The striking, 80,000-square-foot building is part of the larger Bank of America Center, which is owned by Vornado Realty Trust and the Trump Organization, according to the Chronicle. As part of the shuffle, Wharton plans to vacate its current campus at 2 Harrison St., where it shares a building with Google.
A mile south, the tango between San Francisco and Vanderbilt University appears to be heating up. The Chronicle last week reported that the dons of the Nashville-based school have set their sights on Fifth and Mission, home of the newspaper’s own headquarters and the 5M mixed-use development.
San Francisco civic leaders have long discussed resuscitating the city’s downtown from its pandemic pains with an increased presence of higher learning institutions–but they can’t count on the homegrown Academy of Art University to follow the same beat.
The private, for-profit university is reportedly looking to sell off 10 of its properties in the city’s urban core.
Even if you take higher education out of the mix, the city’s real estate markets have enjoyed a recent surge thanks to artificial intelligence, which has rents a’soaring and offices a’leasing.
The hi-tech rush for the office sector has largely been a flight to quality, however, boosting Class A office buildings but leaving questions for some of the city’s older stock.

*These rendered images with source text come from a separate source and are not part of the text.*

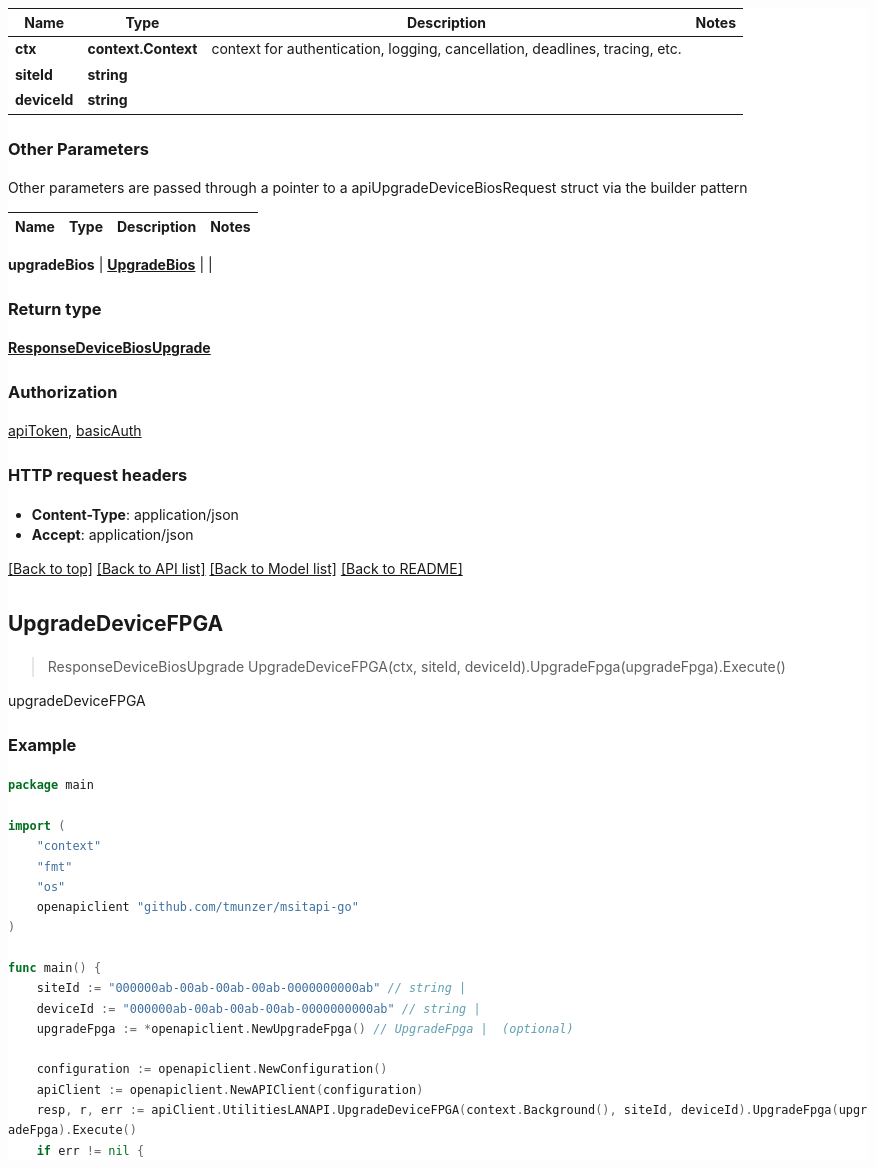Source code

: 
Name | Type | Description  | Notes
------------- | ------------- | ------------- | -------------
**ctx** | **context.Context** | context for authentication, logging, cancellation, deadlines, tracing, etc.
**siteId** | **string** |  | 
**deviceId** | **string** |  | 

### Other Parameters

Other parameters are passed through a pointer to a apiUpgradeDeviceBiosRequest struct via the builder pattern


Name | Type | Description  | Notes
------------- | ------------- | ------------- | -------------


 **upgradeBios** | [**UpgradeBios**](UpgradeBios.md) |  | 

### Return type

[**ResponseDeviceBiosUpgrade**](ResponseDeviceBiosUpgrade.md)

### Authorization

[apiToken](../README.md#apiToken), [basicAuth](../README.md#basicAuth)

### HTTP request headers

- **Content-Type**: application/json
- **Accept**: application/json

[[Back to top]](#) [[Back to API list]](../README.md#documentation-for-api-endpoints)
[[Back to Model list]](../README.md#documentation-for-models)
[[Back to README]](../README.md)


## UpgradeDeviceFPGA

> ResponseDeviceBiosUpgrade UpgradeDeviceFPGA(ctx, siteId, deviceId).UpgradeFpga(upgradeFpga).Execute()

upgradeDeviceFPGA



### Example

```go
package main

import (
	"context"
	"fmt"
	"os"
	openapiclient "github.com/tmunzer/msitapi-go"
)

func main() {
	siteId := "000000ab-00ab-00ab-00ab-0000000000ab" // string | 
	deviceId := "000000ab-00ab-00ab-00ab-0000000000ab" // string | 
	upgradeFpga := *openapiclient.NewUpgradeFpga() // UpgradeFpga |  (optional)

	configuration := openapiclient.NewConfiguration()
	apiClient := openapiclient.NewAPIClient(configuration)
	resp, r, err := apiClient.UtilitiesLANAPI.UpgradeDeviceFPGA(context.Background(), siteId, deviceId).UpgradeFpga(upgradeFpga).Execute()
	if err != nil {
```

The Newhall Building stands as a severe example. Built in 1908, the 12-story, Lewis Parsons Hobart-designed building at 260 California Street, was appraised in 2015 at $32 million. Today, it’s worth $13 million, a 60% drop in value.
The property owner, Swift Realty Partners, owes about $17 million on the loan it took out to purchase the building a decade ago. The address recently lost Google as a tenant, despite the tech giant signing onto major leases elsewhere in the city. And Citibank, another of the building’s major tenants, will vacate the space early next year as it prepares to occupy a shiny new space in the Financial District.
Older office buildings bottoming out in value has the potential to bring pain upon lenders and landlords alike. But it may also bring a rare opportunity, according to the authors of a report published last month.
Led by the Milan-based architecture firm OBR, “Revitalizing Downtown San Francisco Through Architecture” is a collaborative, multinational effort between design and real estate firms San Francisco and Italy that hits upon an oft-mused topic in urban planning: adaptive re-use.
Brett Terpeluk and Valerie Beauchamp, of the participating Studio Terpeluk, argue that landowners have “not yet felt the full impact of the staggering 37% commercial vacancy rate,” and that the only clear response is to convert offices into housing.
Adaptive reuse has been long-discussed but rarely pursued due to complexity and cost of making offices suitable for living. However, Terpeluk argues the pandemic’s paradigm shift for office space offers the perfect opportunity.
“It is time to re-examine the enormous potential of infrastructural reuse, from environmental, urban, and economic perspectives,” the authors write. “We are at a pivotal moment of change.”
Over in Oakland, the reality of San Francisco’s residential surge has caught the attention of one major East Bay developer. Signature Development founder Michael Ghielmetti has been at work on the Brooklyn Basin since 2001, breaking ground in 2014, and delivering roughly 1,700 housing units along Oakland’s waterfront since then.
He told The Real Deal that he is transitioning the 371-unit Caspian apartment building into condos, ranging from $349,000 to $799,000.
“We’re seeing San Francisco really coming out hot, and I think it’s six to 12 months ahead of Oakland, because that’s typically been the pattern,” Ghielmetti said. “Typically San Francisco gets to price points that are more challenging, whether you’re an office tenant or … a residential renter, and you start to get priced out. And then you have choices, where do you go? Marin County isn’t cheaper. The Peninsula is not cheaper. So, historically, people have come to the East Bay.”